=== About this exercise ===
The material below holds the lines to copy: from the one with "hectares de antigos" up to and including the one with "помогает коллективу создавать". Copy them exactly and skip the pictures.
^^^^^^^^
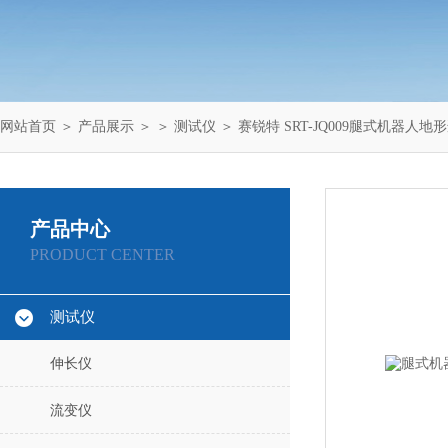
网站首页
＞
产品展示
＞ ＞
测试仪
＞ 赛锐特 SRT-JQ009腿式机器人
产品中心
PRODUCT CENTER
测试仪
伸长仪
流变仪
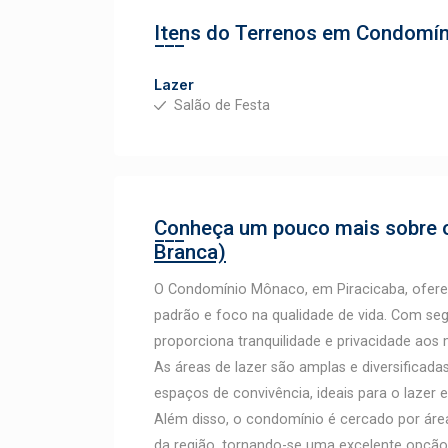
Itens do Terrenos em Condomí
Lazer
Salão de Festa
Conheça um pouco mais sobre o
Branca)
O Condomínio Mônaco, em Piracicaba, oferec
padrão e foco na qualidade de vida. Com se
proporciona tranquilidade e privacidade aos
As áreas de lazer são amplas e diversificadas
espaços de convivência, ideais para o lazer e
Além disso, o condomínio é cercado por área
da região, tornando-se uma excelente opçã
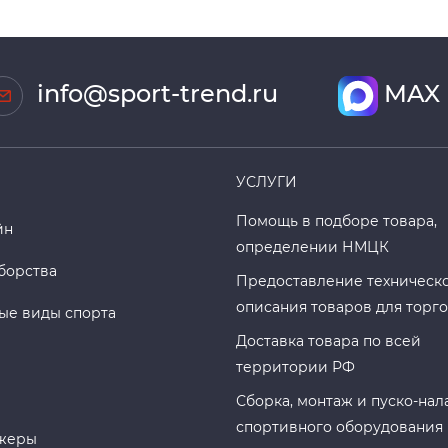
info@sport-trend.ru
MAX
УСЛУГИ
Помощь в подборе товара,
йн
определении НМЦК
борства
Предоставление техническ
описания товаров для торг
ые виды спорта
Доставка товара по всей
территории РФ
Сборка, монтаж и пуско-нал
спортивного оборудования
жеры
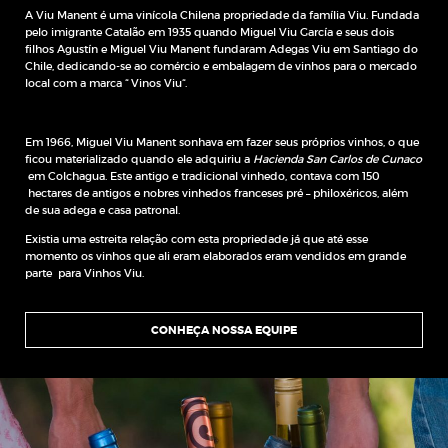
A Viu Manent é uma vinícola Chilena propriedade da família Viu. Fundada
pelo imigrante Catalão em 1935 quando Miguel Viu García e seus dois
filhos Agustín e Miguel Viu Manent fundaram Adegas Viu em Santiago do
Chile, dedicando-se ao comércio e embalagem de vinhos para o mercado
local com a marca “ Vinos Viu“.
Em 1966, Miguel Viu Manent sonhava em fazer seus próprios vinhos, o que
ficou materializado quando ele adquiriu a
Hacienda San Carlos de Cunaco
em Colchagua. Este antigo e tradicional vinhedo, contava com 150
hectares de antigos e nobres vinhedos franceses pré – philoxéricos, além
de sua adega e casa patronal.
Existia uma estreita relação com esta propriedade já que até esse
momento os vinhos que ali eram elaborados eram vendidos em grande
parte para Vinhos Viu.
CONHEÇA NOSSA EQUIPE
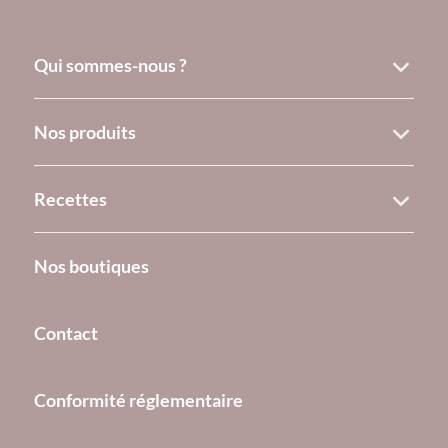
Qui sommes-nous ?
Nos produits
Recettes
Nos boutiques
Contact
Conformité réglementaire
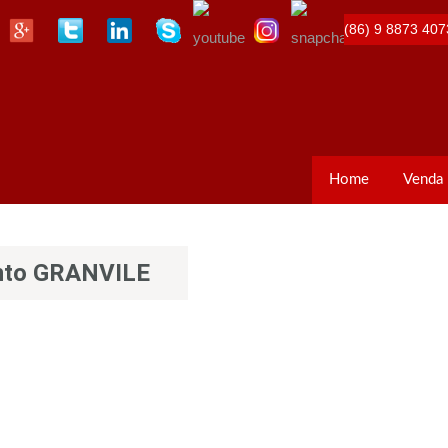
(86) 9 8873 407
Home
Venda
ento GRANVILE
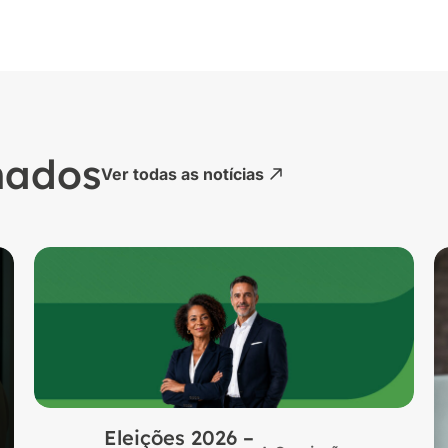
nados
Ver todas as notícias
Eleições 2026 –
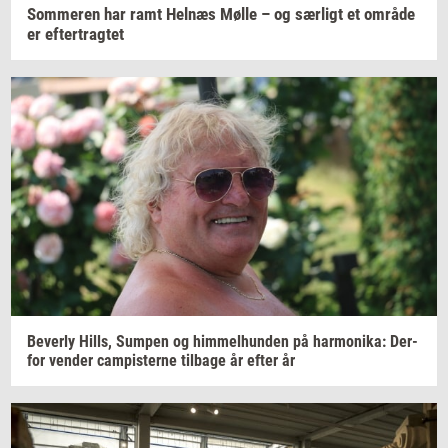
Som­me­ren
har ramt
Hel­næs
Mølle – og
sær­ligt
et
om­rå­de
er
ef­ter­trag­tet
Be­ver­ly
Hills,
Sum­pen
og
him­mel­hund­en
på
har­moni­ka:
Der­
for
ven­der
cam­pi­ster­ne
til­ba­ge
år efter år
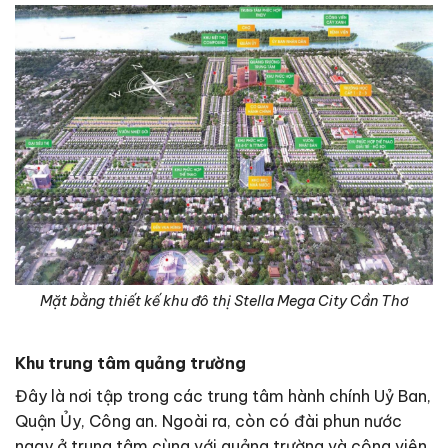
Mặt bằng thiết kế khu đô thị Stella Mega City Cần Thơ
Khu trung tâm quảng trường
Đây là nơi tập trong các trung tâm hành chính Uỷ Ban,
Quận Ủy, Công an. Ngoài ra, còn có đài phun nước
ngay ở trung tâm cùng với quảng trường và công viên.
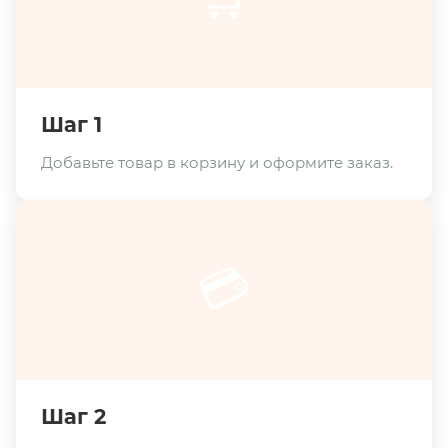
Шаг 1
Добавьте товар в корзину и оформите заказ.
💳
Шаг 2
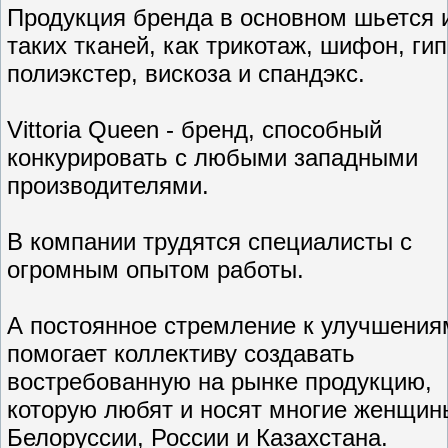
Продукция бренда в основном шьется 
таких тканей, как трикотаж, шифон, ги
полиэкстер, вискоза и спандэкс.
Vittoria Queen - бренд, способный
конкурировать с любыми западными
производителями.
В компании трудятся специалисты с
огромным опытом работы.
А постоянное стремление к улучшения
помогает коллективу создавать
востребованную на рынке продукцию,
которую любят и носят многие женщин
Белоруссии, России и Казахстана.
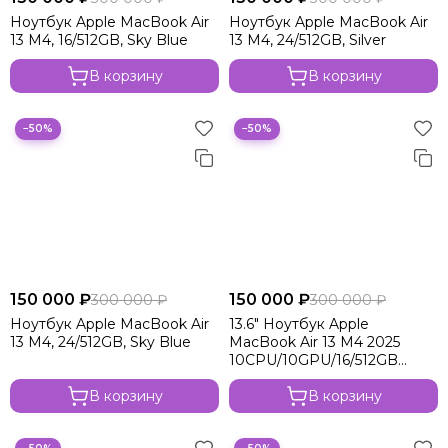
Ноутбук Apple MacBook Air
Ноутбук Apple MacBook Air
13 M4, 16/512GB, Sky Blue
13 M4, 24/512GB, Silver
В корзину
В корзину
−50%
−50%
150 000 ₽
150 000 ₽
300 000 ₽
300 000 ₽
Ноутбук Apple MacBook Air
13.6" Ноутбук Apple
13 M4, 24/512GB, Sky Blue
MacBook Air 13 M4 2025
10CPU/10GPU/16/512GB
Silver
В корзину
В корзину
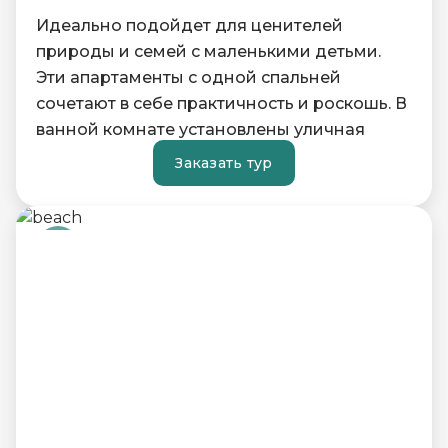
Идеально подойдет для ценителей
природы и семей с маленькими детьми.
Эти апартаменты с одной спальней
сочетают в себе практичность и роскошь. В
ванной комнате установлены уличная
ванна и душ, а из спальни можно выйти на
Заказать тур
собственную террасу и благоустроенный
газон, где могут играть дети.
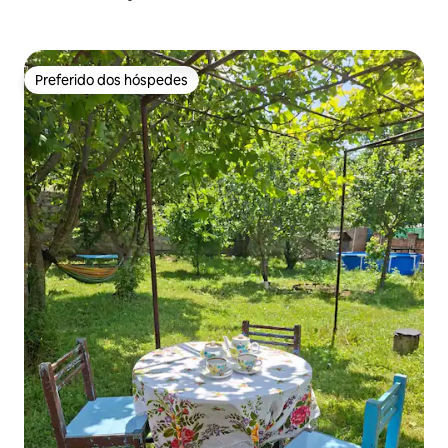
Preferido dos hóspedes
Preferido dos hóspedes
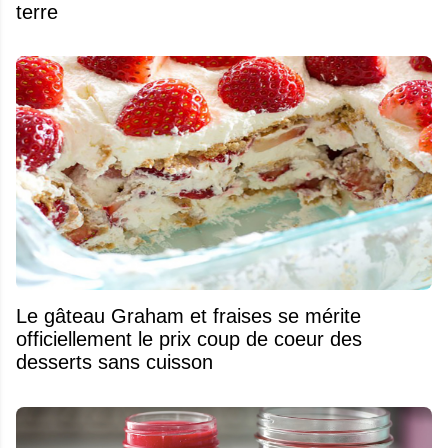
terre
Le gâteau Graham et fraises se mérite
officiellement le prix coup de coeur des
desserts sans cuisson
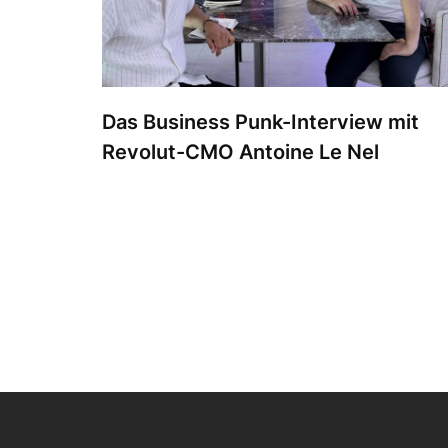
Das Business Punk-Interview mit
Revolut-CMO Antoine Le Nel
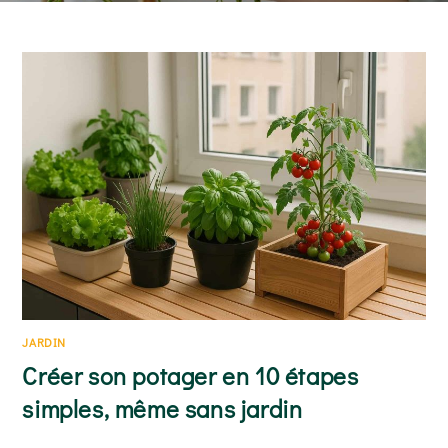
arrosage adapté au rythme de séchage du substrat et
un emplacement lumineux…
READ MORE
JARDIN
Créer son potager en 10 étapes
simples, même sans jardin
^^^^^^^^
=== Answer box ===
hectares de antigos e nobres vinhedos franceses pré – philoxéricos, além
de sua adega e casa patronal.
Existia uma estreita relação com esta propriedade já que até esse
momento os vinhos que ali eram elaborados eram vendidos em grande
parte para Vinhos Viu.
CONHEÇA NOSSA EQUIPE
Qui sommes-nous ?
Nos produits
Recettes
Nos boutiques
Contact
Conformité réglementaire
(86) 9 8873 407
Home
Venda
ento GRANVILE
nados
Ver todas as notícias
Eleições 2026 –
Som­me­ren
har ramt
Hel­næs
Mølle – og
sær­ligt
et
om­rå­de
er
ef­ter­trag­tet
Be­ver­ly
Hills,
Sum­pen
og
him­mel­hund­en
på
har­moni­ka:
Der­
for
ven­der
cam­pi­ster­ne
til­ba­ge
år efter år
Mặt bằng thiết kế khu đô thị Stella Mega City Cần Thơ
Khu trung tâm quảng trường
Đây là nơi tập trong các trung tâm hành chính Uỷ Ban,
Quận Ủy, Công an. Ngoài ra, còn có đài phun nước
ngay ở trung tâm cùng với quảng trường và công viên.
Шаг 1
Добавьте товар в корзину и оформите заказ.
💳
Шаг 2
Продукция бренда в основном шьется 
таких тканей, как трикотаж, шифон, ги
полиэкстер, вискоза и спандэкс.
Vittoria Queen - бренд, способный
конкурировать с любыми западными
производителями.
В компании трудятся специалисты с
огромным опытом работы.
А постоянное стремление к улучшения
помогает коллективу создавать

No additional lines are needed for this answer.